Antes de abraçar a utopia, se tornar um defensor da natureza e um partidário do positivismo, Erasmo andava de cabelo penteado, pose de Marlon Brando e fama de mau.

Um personagem cuidadosamente criado na Jovem Guarda, movimento que invadiu as TVs e os rádios nos anos 1960 e mudou para sempre o comportamento da juventude.

Como um típico garotão dos anos 1960, Erasmo conta que fazia comentários machistas e, sempre que podia, aproveitava os intervalos de shows e programas de TV para espiar cantoras pelo buraquinho da porta.
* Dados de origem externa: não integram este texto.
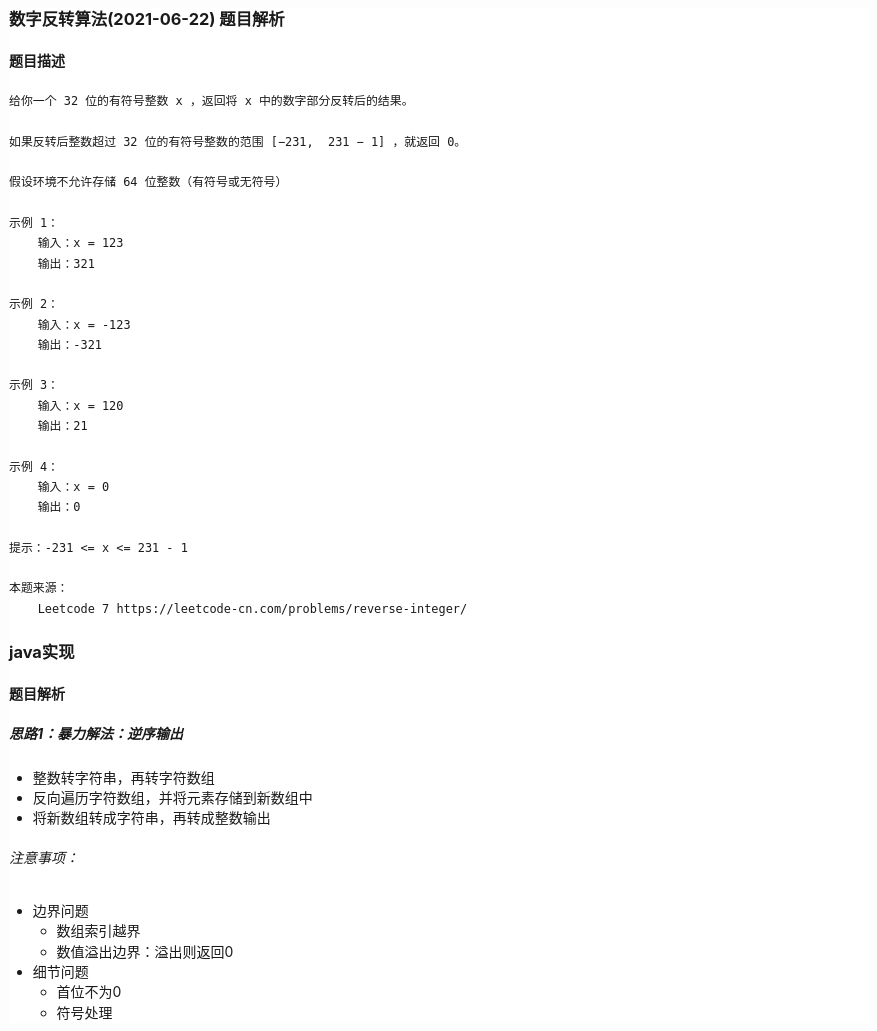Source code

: ### 数字反转算法(2021-06-22) 题目解析

#### 题目描述

```
给你一个 32 位的有符号整数 x ，返回将 x 中的数字部分反转后的结果。

如果反转后整数超过 32 位的有符号整数的范围 [−231,  231 − 1] ，就返回 0。

假设环境不允许存储 64 位整数（有符号或无符号）

示例 1：
	输入：x = 123
	输出：321

示例 2：
	输入：x = -123
	输出：-321

示例 3：
	输入：x = 120
	输出：21	

示例 4：
	输入：x = 0
	输出：0

提示：-231 <= x <= 231 - 1

本题来源：
	Leetcode 7 https://leetcode-cn.com/problems/reverse-integer/
```



### java实现

#### 题目解析

##### 思路1：**暴力解法：逆序输出**

* 整数转字符串，再转字符数组 
* 反向遍历字符数组，并将元素存储到新数组中
* 将新数组转成字符串，再转成整数输出

###### 注意事项：

* 边界问题
  * 数组索引越界
  * 数值溢出边界：溢出则返回0
* 细节问题
  * 首位不为0
  * 符号处理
Daquela fase, Wanderléa se lembra de ser repreendida por usar suas famosas minissaias. “Eles brincavam: ‘Ô Wandeca, menos, menos. Não está curto demais?’. Embora eles possam tudo, não é? Era da mesma forma nas coxias da Jovem Guarda”, revelou a cantora.

Erasmo não esconde: "Ainda tenho raízes, não me libertei de tudo, mas me reformulei bastante. Restou minha altura, a fisionomia, meus gestos meio rudes, meio desengonçados. Isso contribuiu para um protótipo de machão."

Hoje ele se vê de outra forma: "Sou um muro, mas um muro de isopor, facilmente quebrado".









O mundo já tinha tido algumas melhoras anos atrás, já tinha subido alguns degraus, mas tudo voltou, retrocedeu algumas coisas. Inclusive no direito das mulheres. Parecia que aquele boom dos anos 1970 só ia aumentar. Agora a gente nota que tem muita vontade e decisão. Precisa ter decisão, não adianta ficar teorizando. Tem que partir para o confronto. Com atitude é que você anula o marasmo de outras pessoas. Tem pessoas que querem que o mundo fique quieto porque é melhor para elas.



sobre o movimento feminista
Reprodução
Francisco Silva/AgNews

Roberto/Erasmo



Mesmo sendo um cara que evita a nostalgia, os discos de ouro pendurados na parede e os toca-discos enfileirados em uma estante estão cheias de histórias de cinco décadas, a maior parte dividida com Roberto Carlos.

Muito embora no estilo, na personalidade e nas metas, Erasmo seja uma espécie de antítese do amigo camarada, sempre avesso a entrevistas e certas cores e temas.

A parceria entre os dois, no entanto, é química rara na história da música e se tornou tão mítica quanto Lennon/McCartney. Mas uma nova composição a quatro mãos anda cada dia mais distante de acontecer.

Ele (Roberto) é preguiçoso para lançar música. Quanto mais passa o tempo mais preguiçoso ele fica. Agora com os internacionais, é tudo espanhol, eu fico fora, tô fora dessa praia.